_VORLIEGENDER TEXT:_
+ + + +
Von besonderer Bedeutung ist in diesem Kontext der zu einem großen Teil antisemitischen und antiisraelischen Universitätsbesetzung ein sogenannter Öffentlicher Brief, der gestern erschien: „Statement von Lehrenden an Berliner Universitäten“. Unterzeichnet unter anderem von solchen prominenten Namen wie Patrick Eiden-Offe, Rahel Jaeggi, Eva von Redecker, Michael Celikates, Daniel Loick, Michael Wildt, Diedrich Diederichsen (Akademie der bildenden Künste Wien), Juliane Rebentisch (Hochschule für Gestaltung Offenbach/Main), Oliver Nachtwey (Universität Basel), und Dominik Finkelde (Hochschule für Philosophie München), die alle vier ganz sicher nicht vor Ort waren und sahen, was an der FU geschah. Und ich wette überhaupt, daß keiner dieser Leute, die dort unterschrieben, an der FU Berlin sich zu diesem Zeitpunkt aufhielt und sah, was sich zutrug und was gerufen wurde – angefangen bei der Behauptung, daß Israel einen Genozid begeht. Und ich glaube auch nicht, daß die Unterzeichner über mehrere Stunden Video-Material sichteten. Kein einziger der Besetzer, der nur im Ansatz die Hamas verurteilte oder gar, als Bedingung für einen Waffenstillstand, die Freilassung der Geiseln forderte. (Ich berichtete gestern über das Geschehen.) Ein Schild, das am U-Bahnhof Dahlem lag, mit der Aufschrift „Terrorismus ist kein Widerstand“, wurde mit Füßen getreten und dann von den Aktivsten weggeschmissen. Als die kleine israelische Fahne, die ich eingesteckt am Hemd trug, herunterfiel, wurde sie ebenfalls mit den Füßen getreten, und zwar indem ein junger Mann darauf herumtrampelte. Als ich dies photographierte (den Boden wohlgemerkt), wurde ich abgedrängt und meine Kamera zugehalten. Von der rechtswidrigen Besetzung eines Gebäudes einmal ganz abgesehen, die völlig indiskutabel und durch nichts zu rechtfertigen ist.
Wer sich mit solcher Szene solidarisch erklärt, muß sich dies zurechnen lassen. Und das gilt auch für die dort protestierenden Studenten, die sich die dort gerufenen Parolen zurechnen lassen müssen. Ich erinnere noch zu Corona-Zeiten 2020 die Kritik, die es von jenen Leuten gab, wenn Kritiker der Corona-Maßnahmen auf Demos mitliefen, wo auch Rechtsradikale und Verschwörungsschwätzer anwesend waren. Sie wurden dafür gerügt und es wurden ihnen gesagt, daß sie sich diese Gesellschaft dann auch zurechnen lassen müssen. Nun ist es aber so: Was in die eine Richtung gilt, gilt auch in die andere Richtung.
+ + + +
_AUFGABE 1:_ Welche Aufschrift trug laut dem vorliegenden Text das Schild, das am U-Bahnhof Dahlem lag?
_AUFGABE 2:_ Gib aus dem vorliegenden Text den Abschnitt wortgetreu wieder, der mit den Worten beginnt, die „Wer sich mit“ enthalten, und mit „die andere Richtung.“ schließt.

_ANGEZEIGTE DATEN:_
+ + + +
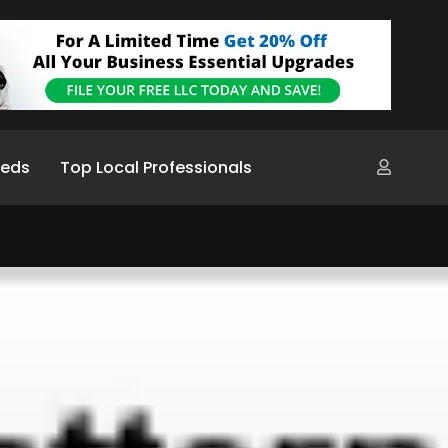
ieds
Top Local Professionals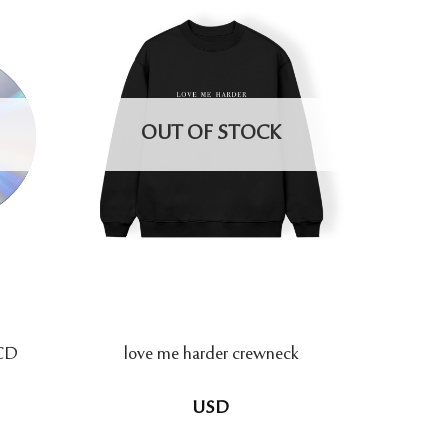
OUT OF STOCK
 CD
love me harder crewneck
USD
+ + + +
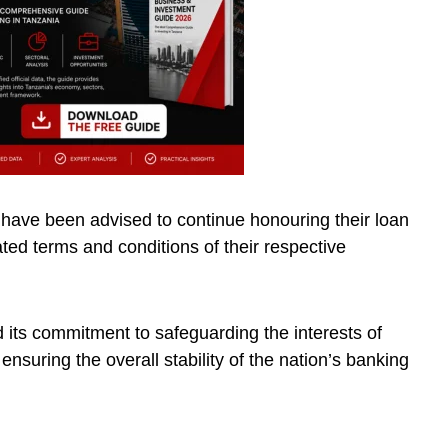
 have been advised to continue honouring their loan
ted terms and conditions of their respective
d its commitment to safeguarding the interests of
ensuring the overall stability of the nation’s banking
+ + + +
_ENDGÜLTIGE ANTWORT 1:_ Auf dem Schild stand „Terrorismus ist kein Widerstand“.

_ENDGÜLTIGE ANTWORT 2:_
Wer sich mit solcher Szene solidarisch erklärt, muß sich dies zurechnen lassen. Und das gilt auch für die dort protestierenden Studenten, die sich die dort gerufenen Parolen zurechnen lassen müssen. Ich erinnere noch zu Corona-Zeiten 2020 die Kritik, die es von jenen Leuten gab, wenn Kritiker der Corona-Maßnahmen auf Demos mitliefen, wo auch Rechtsradikale und Verschwörungsschwätzer anwesend waren. Sie wurden dafür gerügt und es wurden ihnen gesagt, daß sie sich diese Gesellschaft dann auch zurechnen lassen müssen. Nun ist es aber so: Was in die eine Richtung gilt, gilt auch in die andere Richtung.